**DESCRIPTION OF THE TASK:** Would you output all the lines below precisely as they stand, leaving each picture out?

Collected data
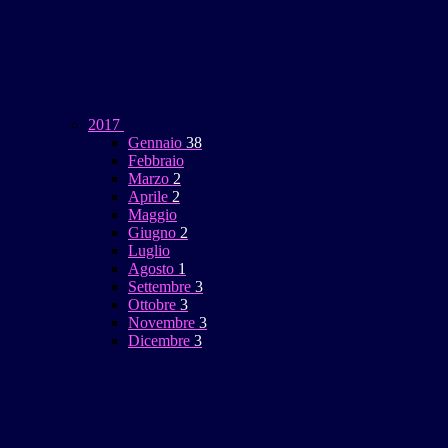
2017
Gennaio
38
Febbraio
Marzo
2
Aprile
2
Maggio
Giugno
2
Luglio
Agosto
1
Settembre
3
Ottobre
3
Novembre
3
Dicembre
3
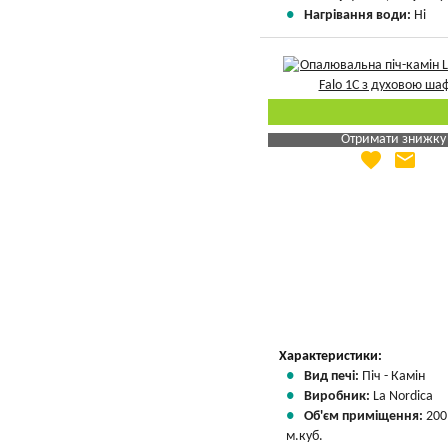
Нагрівання води:
Ні
Отримати знижку
favorite
email
Яка Ваша ціна
?
Вказати мою ціну
Характеристики:
Вид печі:
Піч - Камін
Виробник:
La Nordica
Об'єм приміщення:
200
м.куб.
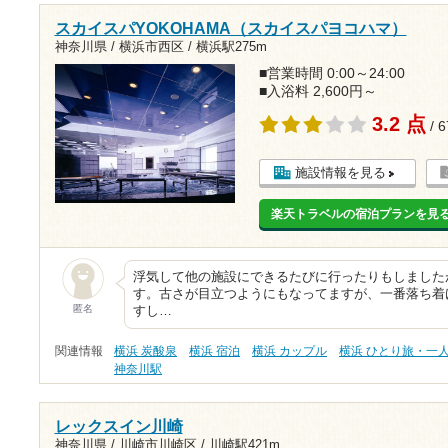
スカイスパYOKOHAMA（スカイスパヨコハマ）
神奈川県 / 横浜市西区 /
横浜駅275m
■営業時間 0:00～24:00
■入浴料 2,600円～
3.2 点
/ 
施設情報を見る
楽天トラベルの宿泊プランを見
浮気して他の施設にできるたびに行ったりもしました
す。古さが目立つようにもなってますが、一番落ち着
匿名
すし…
関連情報
横浜 炭酸泉
横浜 宿泊
横浜 カップル
横浜 ひとり旅・一
神奈川駅
レックスイン川崎
神奈川県 / 川崎市川崎区 /
川崎駅421m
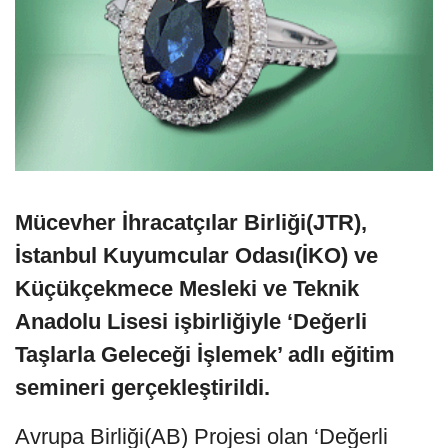
Mücevher İhracatçılar Birliği(JTR),
İstanbul Kuyumcular Odası(İKO) ve
Küçükçekmece Mesleki ve Teknik
Anadolu Lisesi işbirliğiyle ‘Değerli
Taşlarla Geleceği İşlemek’ adlı eğitim
semineri gerçekleştirildi.
Avrupa Birliği(AB) Projesi olan ‘Değerli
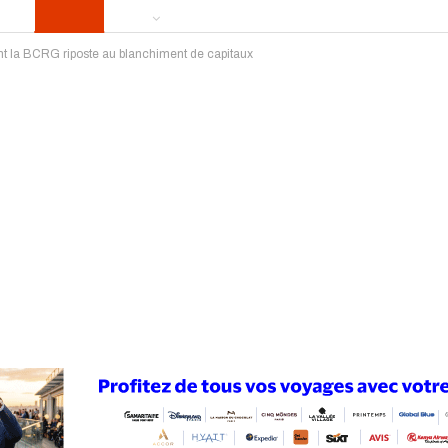
t la BCRG riposte au blanchiment de capitaux
ews
Publireportage
Région
Sport
Le Monde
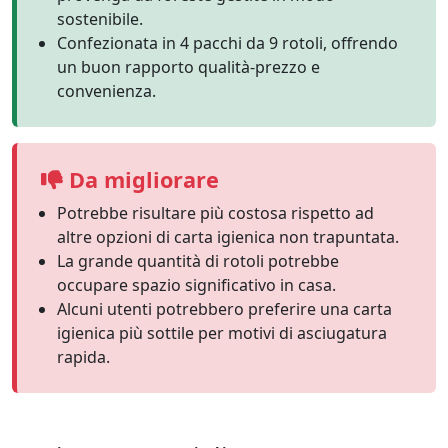
sostenibile.
Confezionata in 4 pacchi da 9 rotoli, offrendo
un buon rapporto qualità-prezzo e
convenienza.
Da migliorare
Potrebbe risultare più costosa rispetto ad
altre opzioni di carta igienica non trapuntata.
La grande quantità di rotoli potrebbe
occupare spazio significativo in casa.
Alcuni utenti potrebbero preferire una carta
igienica più sottile per motivi di asciugatura
rapida.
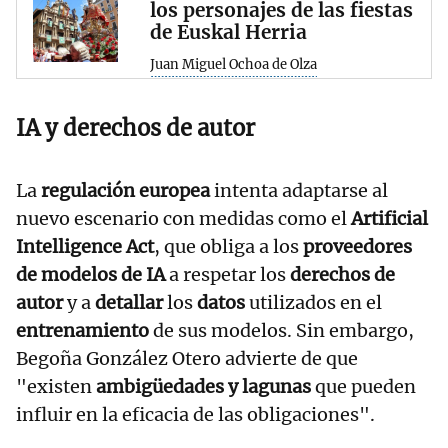
los personajes de las fiestas
de Euskal Herria
Juan Miguel Ochoa de Olza
IA y derechos de autor
La
regulación europea
intenta adaptarse al
nuevo escenario con medidas como el
Artificial
Intelligence Act
, que obliga a los
proveedores
de modelos de IA
a respetar los
derechos de
autor
y a
detallar
los
datos
utilizados en el
entrenamiento
de sus modelos. Sin embargo,
Begoña González Otero advierte de que
"existen
ambigüedades y lagunas
que pueden
influir en la eficacia de las obligaciones".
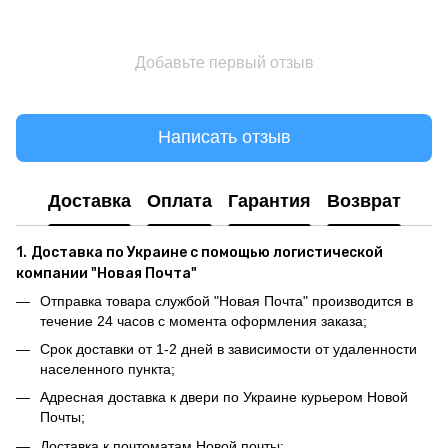
Добавьте первый отзыв
Написать отзыв
Доставка
Оплата
Гарантия
Возврат
1.
Доставка по Украине с помощью логистической
компании "Новая Почта"
Отправка товара службой "Новая Почта" производится в
течение 24 часов с момента оформления заказа;
Срок доставки от 1-2 дней в зависимости от удаленности
населенного пункта;
Адресная доставка к двери по Украине курьером Новой
Почты;
Доставка к почтоматам Новой почты;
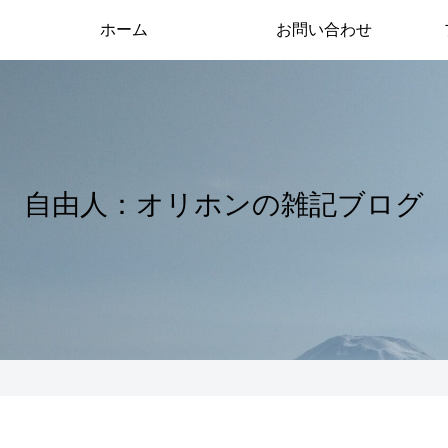
ホーム
お問い合わせ
自由人：オリホンの雑記ブログ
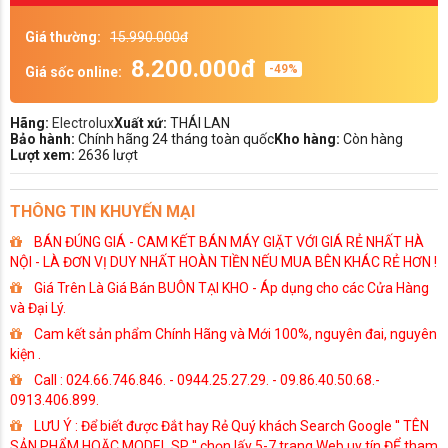
Giá thường:
15.990.000đ
8.200.000đ
-49%
Giá sốc online:
Hãng:
Electrolux
Xuất xứ:
THÁI LAN
Bảo hành:
Chính hãng 24 tháng toàn quốc
Kho hàng:
Còn hàng
Lượt xem:
2636 lượt
THÔNG TIN KHUYẾN MẠI
BÁN ĐÚNG GIÁ - CAM KẾT BÁN MÁY GIẶT VỚI GIÁ RẺ NHẤT HÀ
NỘI - LÀ ĐƠN VỊ DUY NHẤT HOÀN TIỀN NẾU MUA BÊN KHÁC RẺ HƠN !
Giá Trên Là Giá Bán BUÔN TẠI KHO - Áp dụng cho các Cửa Hàng
và Đại Lý.
Cam kết sản phẩm Chính Hãng và Mới 100%, nguyên đai, nguyên
kiện .
Call : 024.66.746.846. - 0944.25.27.29. - 09.86.40.50.68.-
0913.406.899.
LƯU Ý : Để biết được Đắt hay Rẻ Quý khách Search Google '' TÊN
SẢN PHẨM HOẶC MODEL SP '' chọn lấy 5-7 trang Web uy tín ĐỂ tham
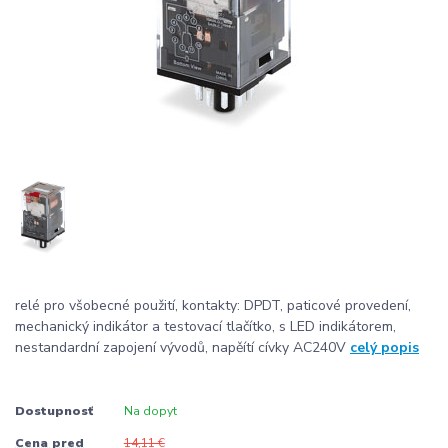
relé pro všobecné použití, kontakty: DPDT, paticové provedení,
mechanický indikátor a testovací tlačítko, s LED indikátorem,
nestandardní zapojení vývodů, napěítí cívky AC240V
celý popis
Dostupnosť
Na dopyt
Cena pred
14,11 €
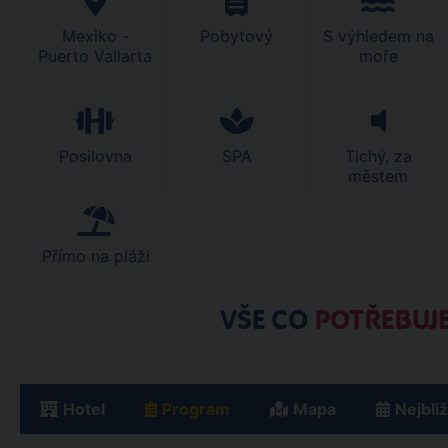
Mexiko -
Pobytový
S výhledem na
Puerto Vallarta
moře
Posilovna
SPA
Tichý, za
městem
Přímo na pláži
VŠE CO
POTŘEBUJE
Hotel
Program
Mapa
Nejbli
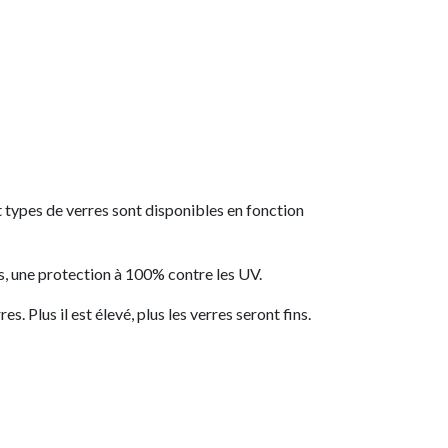
et types de verres sont disponibles en fonction
ts, une protection à 100% contre les UV.
 Plus il est élevé, plus les verres seront fins.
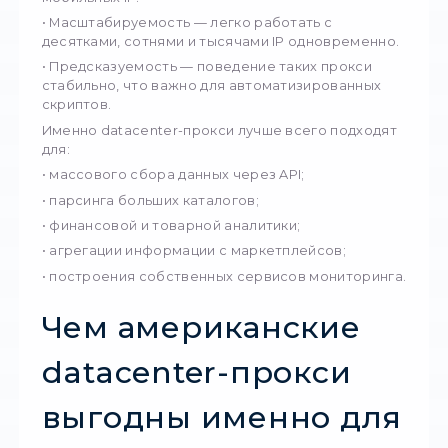
Что такое datacent
прокси и почему 
идеальны для
быстрого скрапин
Datacenter-прокси — это IP-адреса, которы
размещаются не у интернет-провайдеров, 
непосредственно в серверных дата-центрах
дает несколько критически важных преиму
для API-скрапинга:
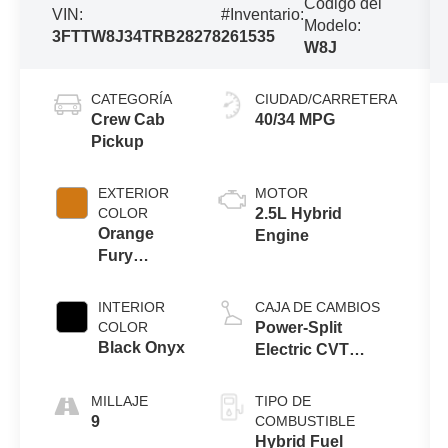
Código del
VIN:
#Inventario:
Modelo:
3FTTW8J34TRB28278
261535
W8J
CATEGORÍA
CIUDAD/CARRETERA
Crew Cab
40/34 MPG
Pickup
EXTERIOR
MOTOR
COLOR
2.5L Hybrid
Orange
Engine
Fury
Metallic Tri-
Coat
INTERIOR
CAJA DE CAMBIOS
COLOR
Power-Split
Black Onyx
Electric CVT
Transmission
MILLAJE
TIPO DE
9
COMBUSTIBLE
Hybrid Fuel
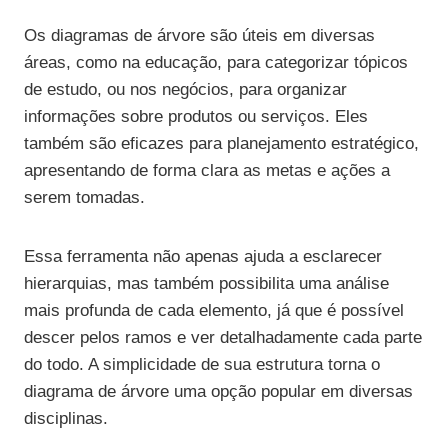
Os diagramas de árvore são úteis em diversas
áreas, como na educação, para categorizar tópicos
de estudo, ou nos negócios, para organizar
informações sobre produtos ou serviços. Eles
também são eficazes para planejamento estratégico,
apresentando de forma clara as metas e ações a
serem tomadas.
Essa ferramenta não apenas ajuda a esclarecer
hierarquias, mas também possibilita uma análise
mais profunda de cada elemento, já que é possível
descer pelos ramos e ver detalhadamente cada parte
do todo. A simplicidade de sua estrutura torna o
diagrama de árvore uma opção popular em diversas
disciplinas.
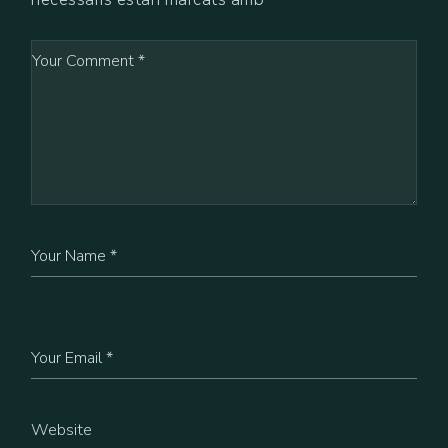
Comment
Name
Email
Website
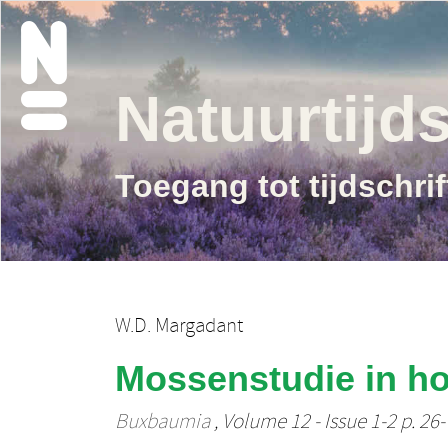
Natuurtijds
Toegang tot tijdschri
W.D. Margadant
Mossenstudie in hor
Buxbaumia
, Volume 12 - Issue 1-2 p. 26-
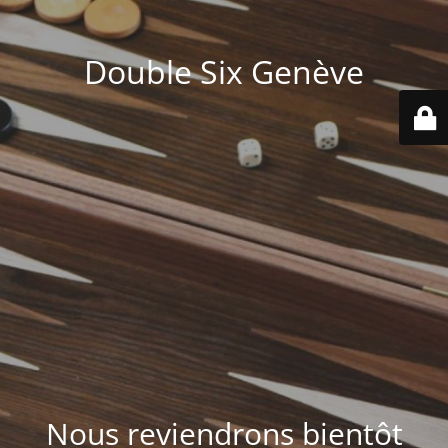
Double Six Genève
Nous reviendrons bientôt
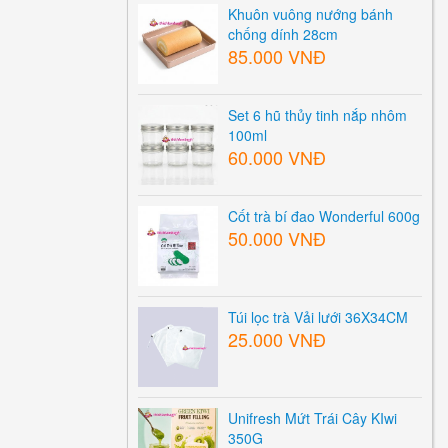
Khuôn vuông nướng bánh
chống dính 28cm
85.000 VNĐ
Set 6 hũ thủy tinh nắp nhôm
100ml
60.000 VNĐ
Cốt trà bí đao Wonderful 600g
50.000 VNĐ
Túi lọc trà Vải lưới 36X34CM
25.000 VNĐ
Unifresh Mứt Trái Cây KIwi
350G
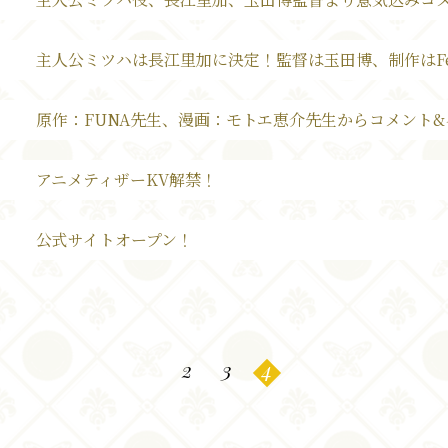
uction
Staf
Onai
原作：FUNA先生、漫画：モトエ恵介先生からコメント
アニメティザーKV解禁！
cter
Blu-
公式サイトオープン！
2
3
4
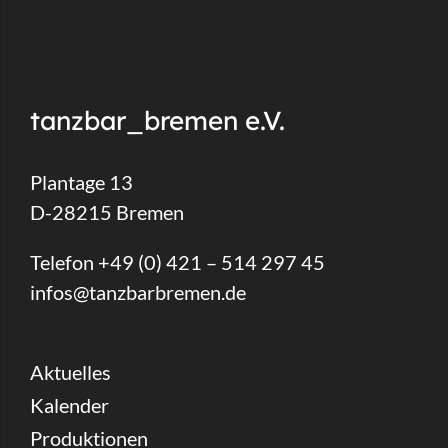
tanzbar_bremen e.V.
Plantage 13
D-28215 Bremen
Telefon +49 (0) 421 – 514 297 45
infos@tanzbarbremen.de
Aktuelles
Kalender
Produktionen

**PROBLEM SOLUTION:**
2017
Gennaio
38
Febbraio
Marzo
2
Aprile
2
Maggio
Giugno
2
Luglio
Agosto
1
Settembre
3
Ottobre
3
Novembre
3
Dicembre
3
Нагрівання води:
Ні
Отримати знижку
favorite
email
Яка Ваша ціна
?
Вказати мою ціну
Характеристики:
Вид печі:
Піч - Камін
Виробник:
La Nordica
Об'єм приміщення:
200
м.куб.
スカイスパYOKOHAMA（スカイスパヨコハマ）
神奈川県 / 横浜市西区 /
横浜駅275m
■営業時間 0:00～24:00
■入浴料 2,600円～
3.2 点
/ 
施設情報を見る
楽天トラベルの宿泊プランを見
浮気して他の施設にできるたびに行ったりもしました
す。古さが目立つようにもなってますが、一番落ち着
匿名
すし…
関連情報
横浜 炭酸泉
横浜 宿泊
横浜 カップル
横浜 ひとり旅・一
神奈川駅
レックスイン川崎
神奈川県 / 川崎市川崎区 /
川崎駅421m
Mücevher İhracatçılar Birliği(JTR),
İstanbul Kuyumcular Odası(İKO) ve
Küçükçekmece Mesleki ve Teknik
Anadolu Lisesi işbirliğiyle ‘Değerli
Taşlarla Geleceği İşlemek’ adlı eğitim
semineri gerçekleştirildi.
Avrupa Birliği(AB) Projesi olan ‘Değerli
t la BCRG riposte au blanchiment de capitaux
ews
Publireportage
Région
Sport
Le Monde
sostenibile.
Confezionata in 4 pacchi da 9 rotoli, offrendo
un buon rapporto qualità-prezzo e
convenienza.
Da migliorare
Potrebbe risultare più costosa rispetto ad
altre opzioni di carta igienica non trapuntata.
La grande quantità di rotoli potrebbe
occupare spazio significativo in casa.
Alcuni utenti potrebbero preferire una carta
igienica più sottile per motivi di asciugatura
rapida.
los personajes de las fiestas
de Euskal Herria
Juan Miguel Ochoa de Olza
IA y derechos de autor
La
regulación europea
intenta adaptarse al
nuevo escenario con medidas como el
Artificial
Intelligence Act
, que obliga a los
proveedores
de modelos de IA
a respetar los
derechos de
autor
y a
detallar
los
datos
utilizados en el
entrenamiento
de sus modelos. Sin embargo,
Begoña González Otero advierte de que
"existen
ambigüedades y lagunas
que pueden
influir en la eficacia de las obligaciones".
Добавьте первый отзыв
Написать отзыв
Доставка
Оплата
Гарантия
Возврат
1.
Доставка по Украине с помощью логистической
компании "Новая Почта"
Отправка товара службой "Новая Почта" производится в
течение 24 часов с момента оформления заказа;
Срок доставки от 1-2 дней в зависимости от удаленности
населенного пункта;
Адресная доставка к двери по Украине курьером Новой
Почты;
Доставка к почтоматам Новой почты;
ホーム
お問い合わせ
自由人：オリホンの雑記ブログ
Giá thường:
15.990.000đ
8.200.000đ
-49%
Giá sốc online:
Hãng:
Electrolux
Xuất xứ:
THÁI LAN
Bảo hành:
Chính hãng 24 tháng toàn quốc
Kho hàng:
Còn hàng
Lượt xem:
2636 lượt
THÔNG TIN KHUYẾN MẠI
BÁN ĐÚNG GIÁ - CAM KẾT BÁN MÁY GIẶT VỚI GIÁ RẺ NHẤT HÀ
NỘI - LÀ ĐƠN VỊ DUY NHẤT HOÀN TIỀN NẾU MUA BÊN KHÁC RẺ HƠN !
Giá Trên Là Giá Bán BUÔN TẠI KHO - Áp dụng cho các Cửa Hàng
và Đại Lý.
Cam kết sản phẩm Chính Hãng và Mới 100%, nguyên đai, nguyên
kiện .
Call : 024.66.746.846. - 0944.25.27.29. - 09.86.40.50.68.-
0913.406.899.
LƯU Ý : Để biết được Đắt hay Rẻ Quý khách Search Google '' TÊN
SẢN PHẨM HOẶC MODEL SP '' chọn lấy 5-7 trang Web uy tín ĐỂ tham
relé pro všobecné použití, kontakty: DPDT, paticové provedení,
mechanický indikátor a testovací tlačítko, s LED indikátorem,
nestandardní zapojení vývodů, napěítí cívky AC240V
celý popis
Dostupnosť
Na dopyt
Cena pred
14,11 €
Mexiko -
Pobytový
S výhledem na
Puerto Vallarta
moře
Posilovna
SPA
Tichý, za
městem
Přímo na pláži
VŠE CO
POTŘEBUJE
Hotel
Program
Mapa
Nejbli
et types de verres sont disponibles en fonction
ts, une protection à 100% contre les UV.
 Plus il est élevé, plus les verres seront fins.
Что такое datacent
прокси и почему 
идеальны для
быстрого скрапин
Datacenter-прокси — это IP-адреса, которы
размещаются не у интернет-провайдеров, 
непосредственно в серверных дата-центрах
дает несколько критически важных преиму
для API-скрапинга:
Código del
VIN:
#Inventario:
Modelo:
3FTTW8J34TRB28278
261535
W8J
CATEGORÍA
CIUDAD/CARRETERA
Crew Cab
40/34 MPG
Pickup
EXTERIOR
MOTOR
COLOR
2.5L Hybrid
Orange
Engine
Fury
Metallic Tri-
Coat
INTERIOR
CAJA DE CAMBIOS
COLOR
Power-Split
Black Onyx
Electric CVT
Transmission
MILLAJE
TIPO DE
9
COMBUSTIBLE
Hybrid Fuel
Os diagramas de árvore são úteis em diversas
áreas, como na educação, para categorizar tópicos
de estudo, ou nos negócios, para organizar
informações sobre produtos ou serviços. Eles
também são eficazes para planejamento estratégico,
apresentando de forma clara as metas e ações a
serem tomadas.
Essa ferramenta não apenas ajuda a esclarecer
hierarquias, mas também possibilita uma análise
mais profunda de cada elemento, já que é possível
descer pelos ramos e ver detalhadamente cada parte
do todo. A simplicidade de sua estrutura torna o
diagrama de árvore uma opção popular em diversas
disciplinas.
Comment
Name
Email
Website
Natuurtijds
Toegang tot tijdschri
W.D. Margadant
Mossenstudie in hor
Buxbaumia
, Volume 12 - Issue 1-2 p. 26-
Double Six Genève
Nous reviendrons bientôt
Khuôn vuông nướng bánh
chống dính 28cm
85.000 VNĐ
Set 6 hũ thủy tinh nắp nhôm
100ml
60.000 VNĐ
Cốt trà bí đao Wonderful 600g
50.000 VNĐ
Túi lọc trà Vải lưới 36X34CM
25.000 VNĐ
Unifresh Mứt Trái Cây KIwi
350G
uction
Staf
Onai
原作：FUNA先生、漫画：モトエ恵介先生からコメント
アニメティザーKV解禁！
cter
Blu-
公式サイトオープン！
2
3
4
tanzbar_bremen e.V.
Plantage 13
D-28215 Bremen
Telefon +49 (0) 421 – 514 297 45
infos@tanzbarbremen.de
Aktuelles
Kalender
Produktionen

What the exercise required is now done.